O homem, um acidente geológico
Um ensaio sobre humanidade, monstro, literatura e fotografia
1. O nome do homem, o nome do outro
Gosto muito de contar a seguinte história. Uma escritora criou um monstro sem nome. Um monstro sem mãe e cuja figura paterna era um cientista cruel. O monstro sofreu muito, afinal, não poderia ser amado, justamente por ser monstruoso. Mas houve uma justiça humana no final: o público gostou tanto dele que, ao longo dos tempos, cometeu um deslize: nomeou o monstro e se esqueceu do cientista.
Essa é a história mais bonita sobre a popularidade de Frankenstein ou o Prometeu moderno, de Mary Shelley, cuja criatura sem nome recebeu o nome, no imaginário popular, de seu criador, Victor Frankenstein. Uso essa fábula sobre a recepção da obra de Shelley quando quero falar sobre Antropoceno, essa nova época estranha e sombria em que vivemos, na qual a ação humana mudou a própria geologia do planeta. Afinal, existe também um deslize quando se usa o termo “Antropoceno” — Eileen Crist, uma socióloga que se dedicou a estudar animalidades, alerta que o termo literalmente significa a “era dos homens”. Assim, se olhar bem, o público também cometeu suas justiças, ao nomear uma era monstruosa com nosso próprio nome. Inclusive, no radical Anthropos, ressoam também um abismo, um antro, um outro.
2. A história deve mudar
É quinta-feira. Mais uma tarde em que preparo aulas. O tema é o que andei trabalhando há alguns anos, literatura e emergência climática. Nos títulos, antes se usava a expressão “mudança climática”, mas isso caiu um pouco em desuso, pois parecia designar uma transformação sem a interferência humana. Houve depois a fase em que se passou a adotar “crise climática”, uma expressão também não muito feliz, pois poderia transmitir a ideia de situação passageira. Agora se usa “emergência climática”. Qual será nossa próxima etapa para nomear o que acontece ao redor do planeta?
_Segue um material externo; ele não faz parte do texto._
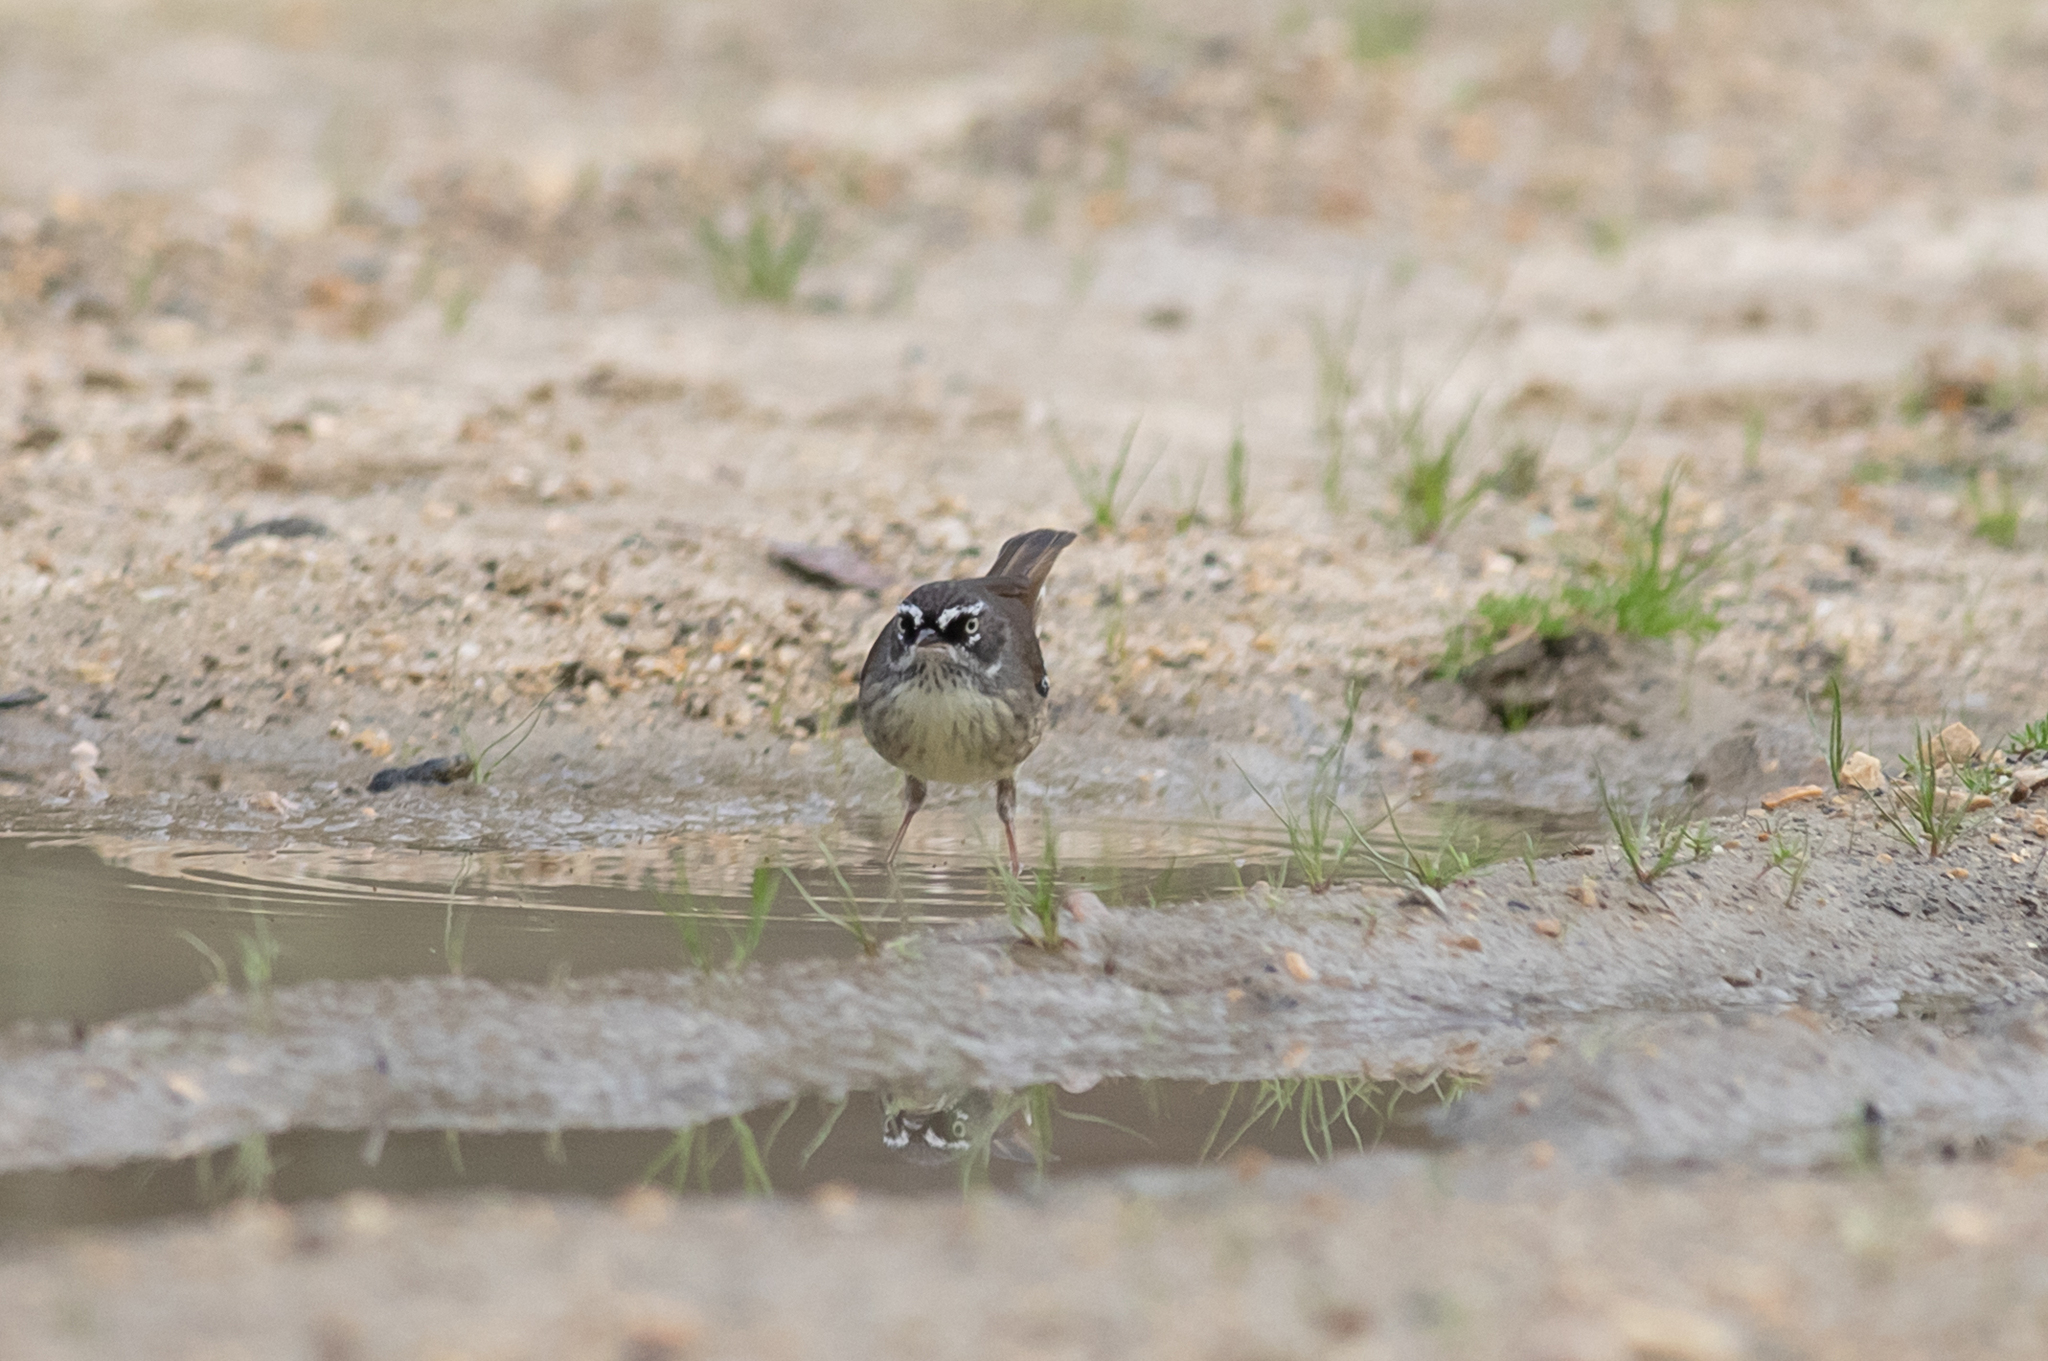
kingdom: Animalia
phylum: Chordata
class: Aves
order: Passeriformes
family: Acanthizidae
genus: Sericornis
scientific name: Sericornis frontalis
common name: White-browed scrubwren
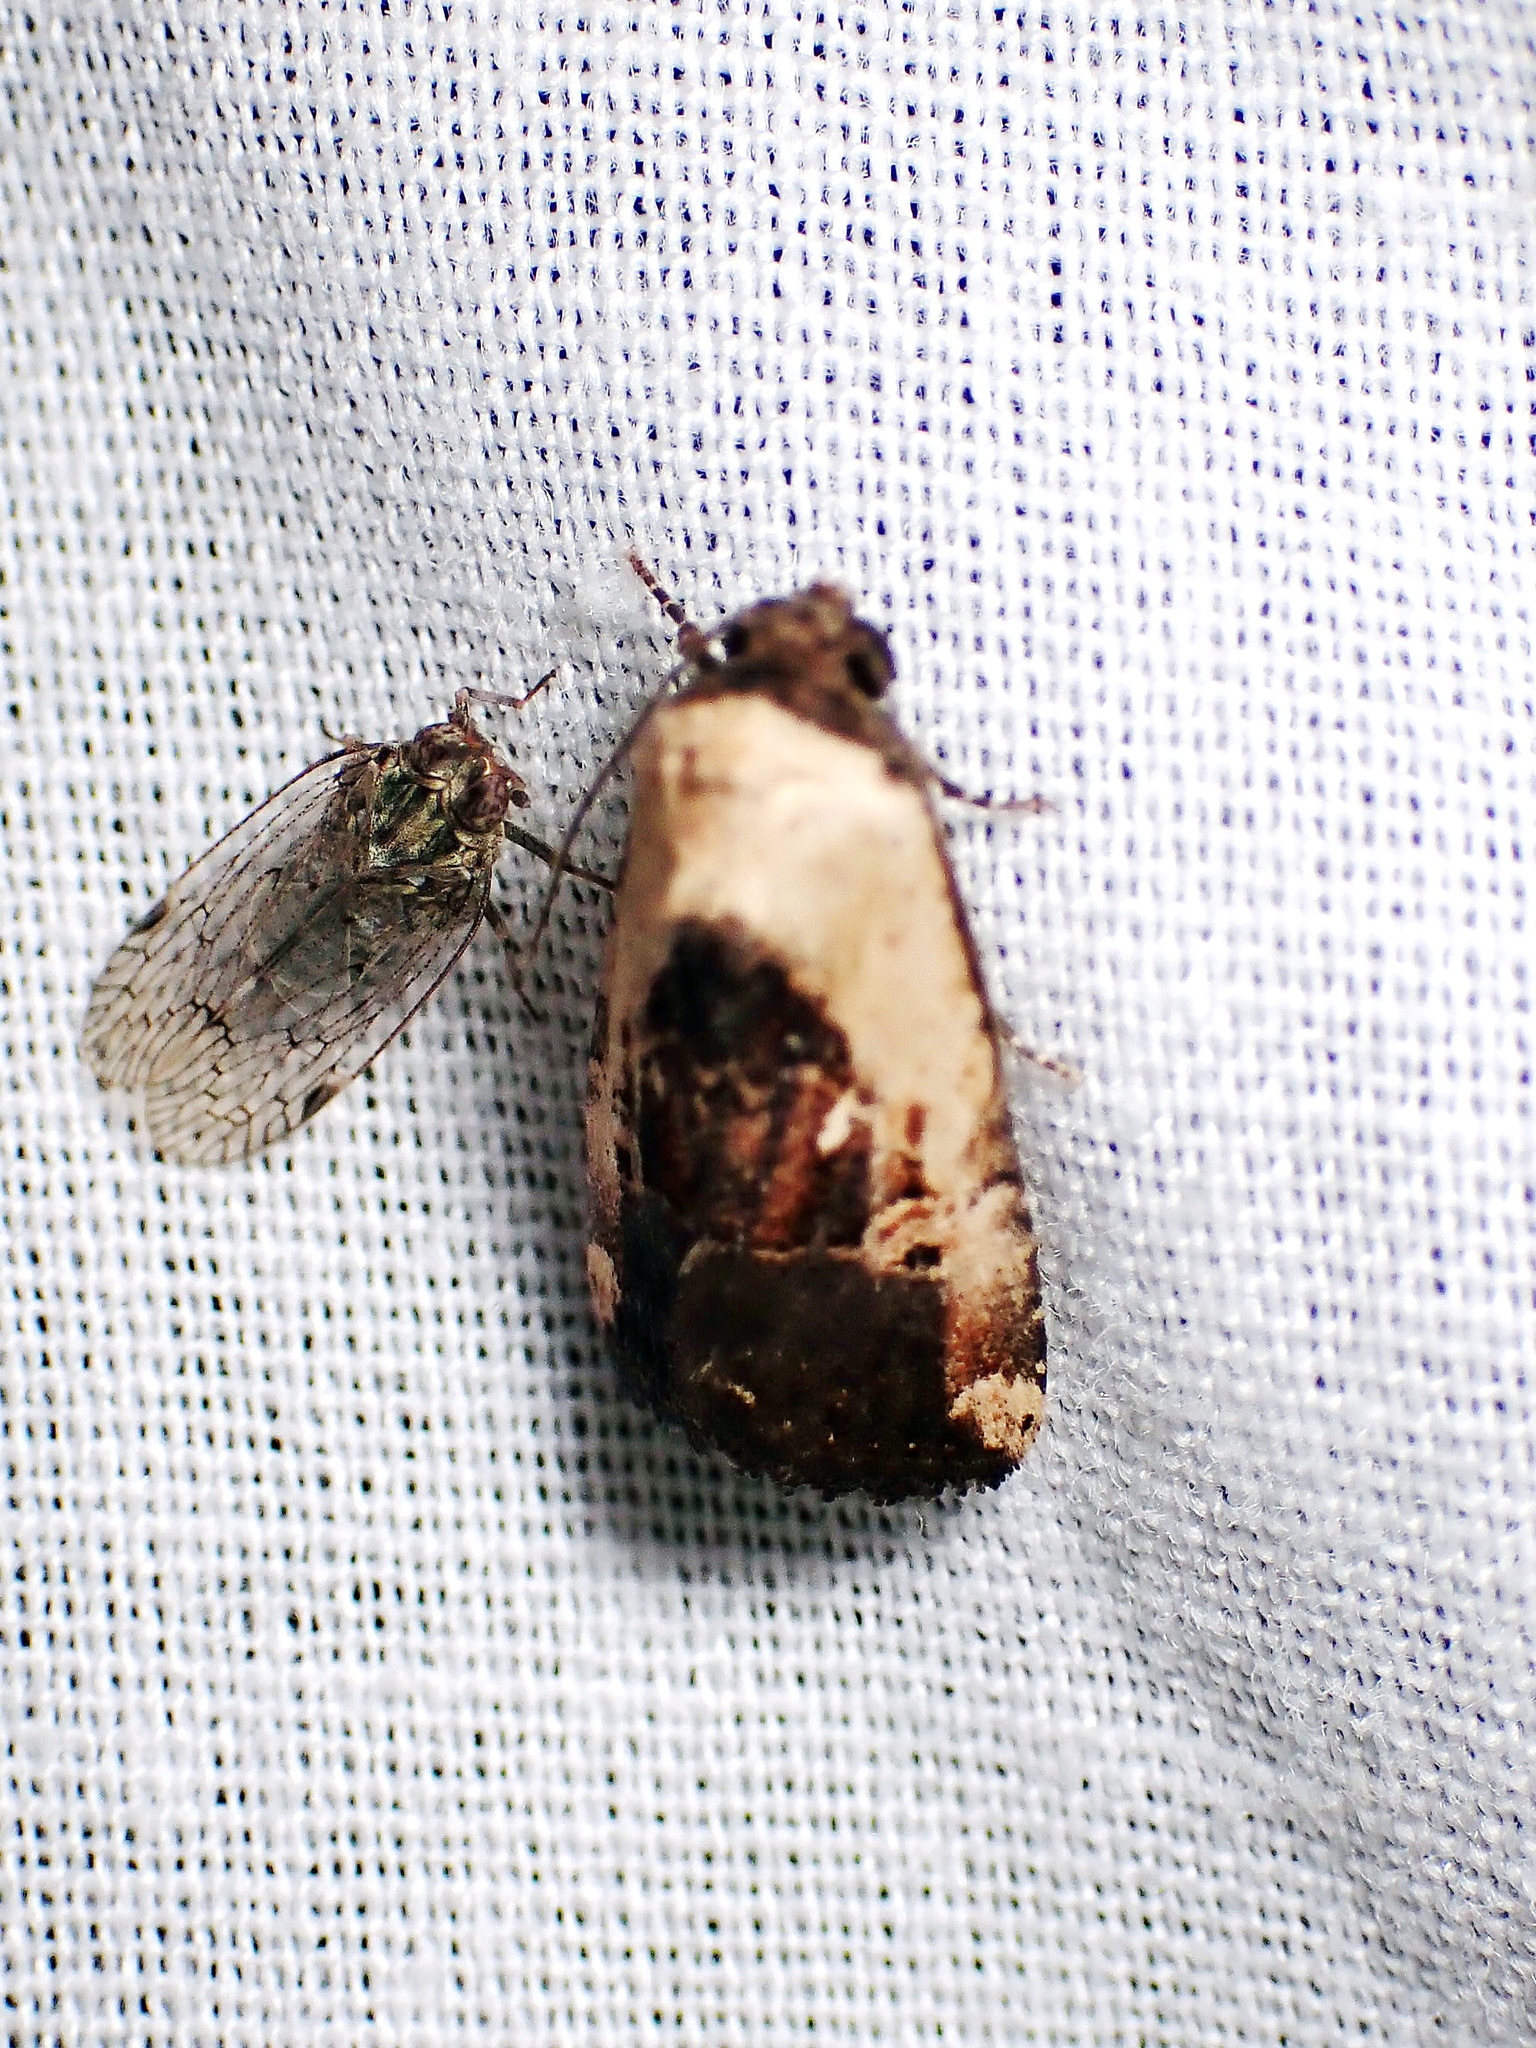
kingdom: Animalia
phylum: Arthropoda
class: Insecta
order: Lepidoptera
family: Noctuidae
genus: Elaphria
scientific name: Elaphria agrotina
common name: Agrotina midget
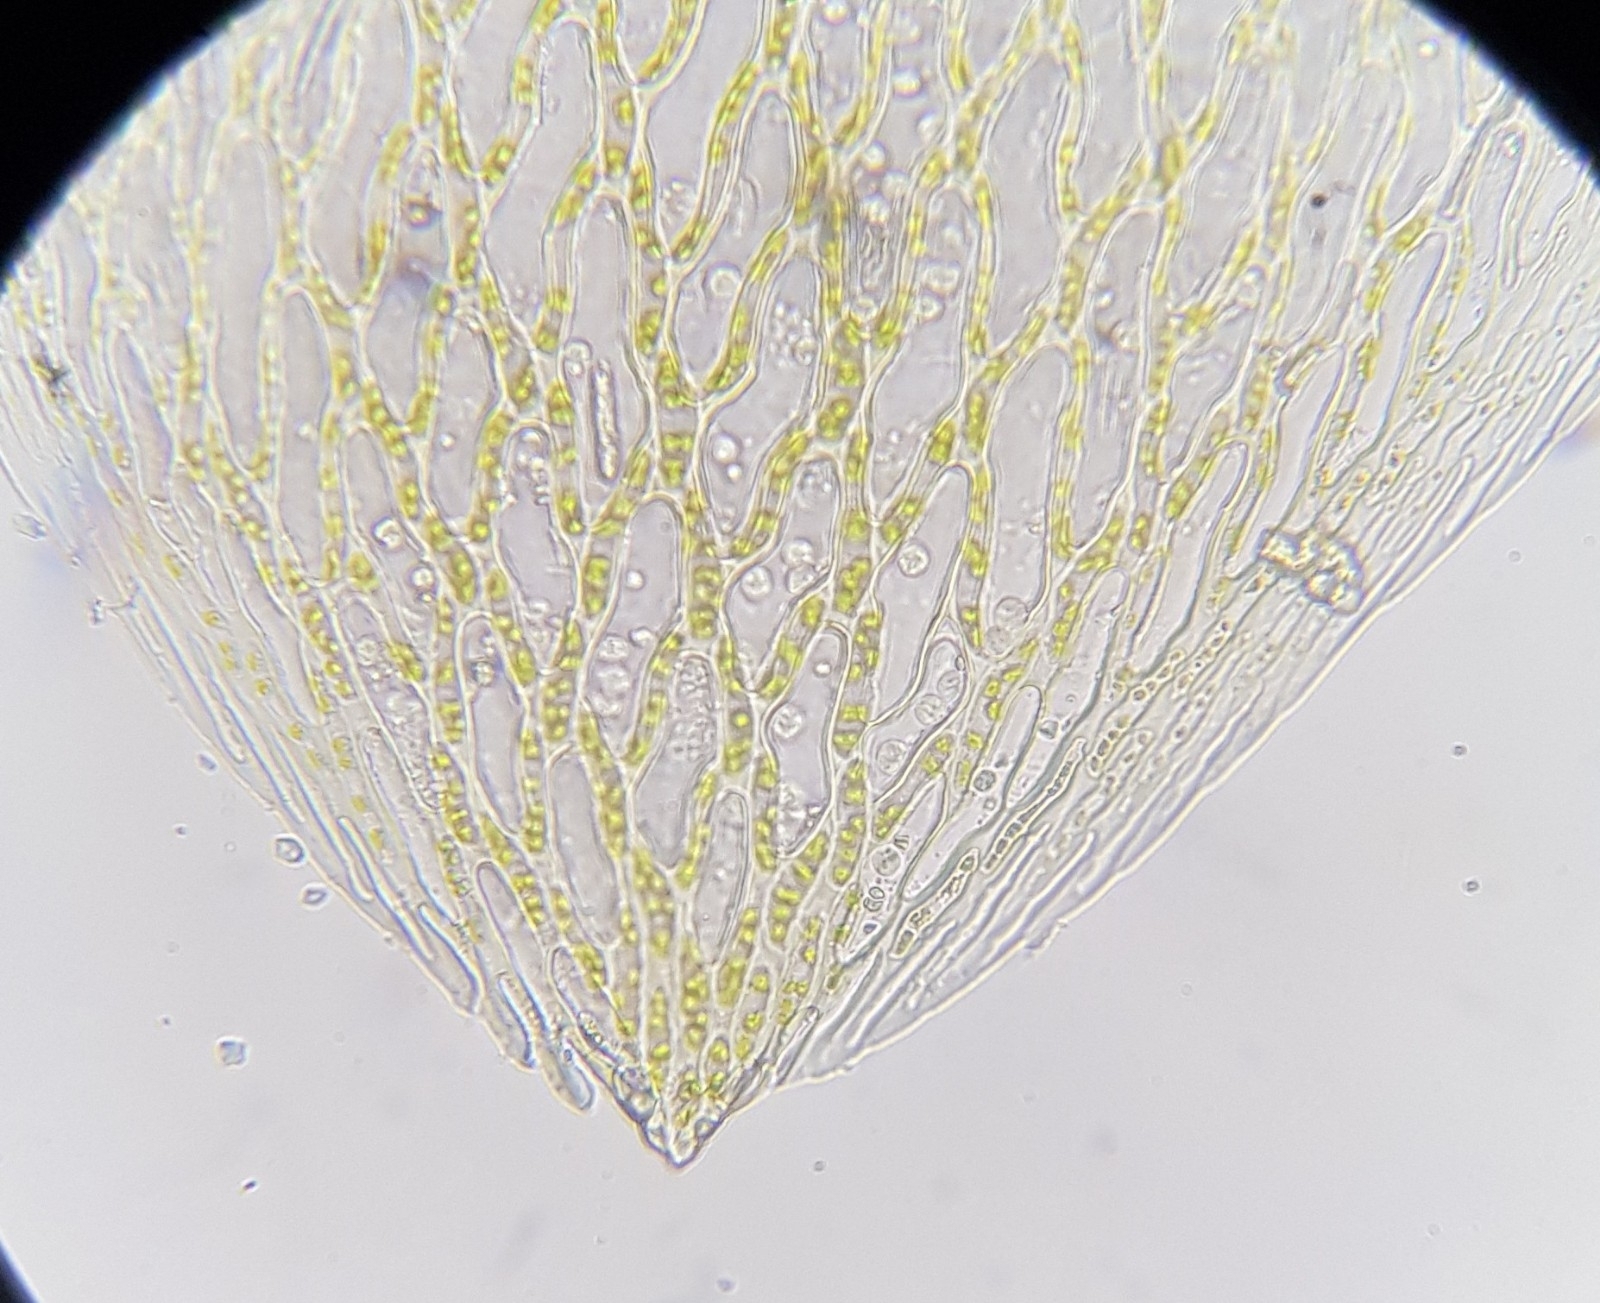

Enquanto o café esfria ao meu lado e os céus de Brasília não se cansam de chover, escolho uma das minhas citações favoritas de Donna Haraway, a filósofa e cientista estadunidense, uma anciã. Minha apresentação em slides não fica tão bonita quanto a frase. Observando a tela escura, torço para que a citação transcenda as letras frias e toque algum pedaço de coração do outro lado:
“Pensar devemos; devemos pensar. Isso significa simplesmente que devemos mudar de história; a história deve mudar.”
Anoto mentalmente: não esquecer de mencionar que os grifos em itálico estão no original. Mas é no papel que escrevo minha cola: a primeira frase é um adágio de Virginia Woolf, repetido por Isabelle Stengers, que Donna Haraway me traz e eu trago até você. Pensar devemos.
Na aula da noite, pretendo comentar a força da literatura para transmitir os dados duros que outras ciências nos gritavam, mas não chegavam aos ouvidos mais profundos das mentes. Para chegar a estes precisamos passar primeiro pelo coração. É como diz minha amiga Gisele Mirabai: é preciso comover. E a arte tem um condão para tocar lugares inacessíveis a outras linguagens. Por isso, amamos a criatura e esquecemos o cientista.
Enquanto preparo a aula, não deixo de me sentir vazia com tantas notícias trágicas na palma da mão na tela do celular. Qual será a próxima catástrofe a rolar nas telas infinitas? As chuvas? A seca? Os furacões? A única certeza que existe sobre furacões é sua imprevisibilidade. Parece que isso poderia ser estendido às catástrofes de maneira geral, contudo, exercer a esperança é uma prática, em alguns dias, inglória.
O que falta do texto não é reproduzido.